# [INFORMATION SUPPLIED]

╔══

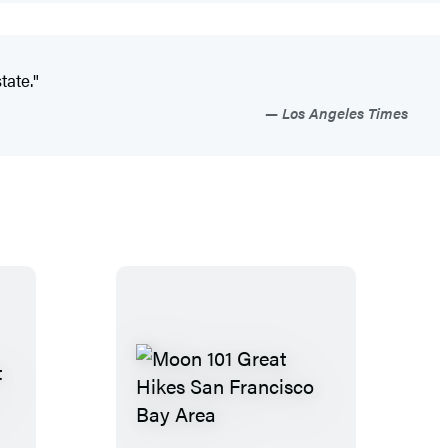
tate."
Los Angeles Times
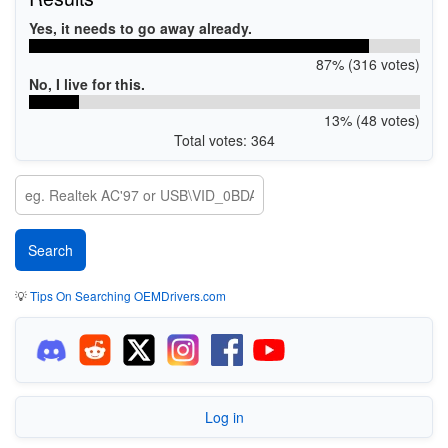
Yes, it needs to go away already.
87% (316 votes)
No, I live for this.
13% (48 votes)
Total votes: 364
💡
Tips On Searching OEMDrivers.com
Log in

╚══
╔══

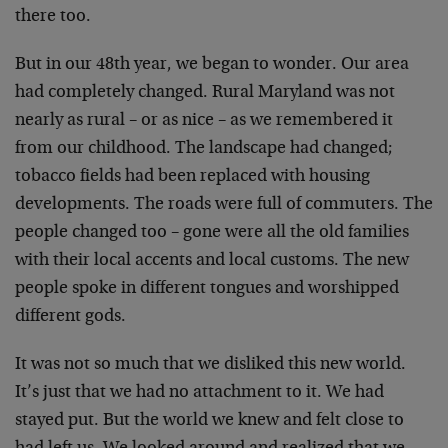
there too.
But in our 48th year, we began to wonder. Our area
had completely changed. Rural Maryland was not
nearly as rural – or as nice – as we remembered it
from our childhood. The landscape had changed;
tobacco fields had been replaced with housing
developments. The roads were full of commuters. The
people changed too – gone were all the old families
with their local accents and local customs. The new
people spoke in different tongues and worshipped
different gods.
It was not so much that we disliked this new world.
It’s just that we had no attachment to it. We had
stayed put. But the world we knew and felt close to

╚══

State only how many lines of the material above contain the word "with".

2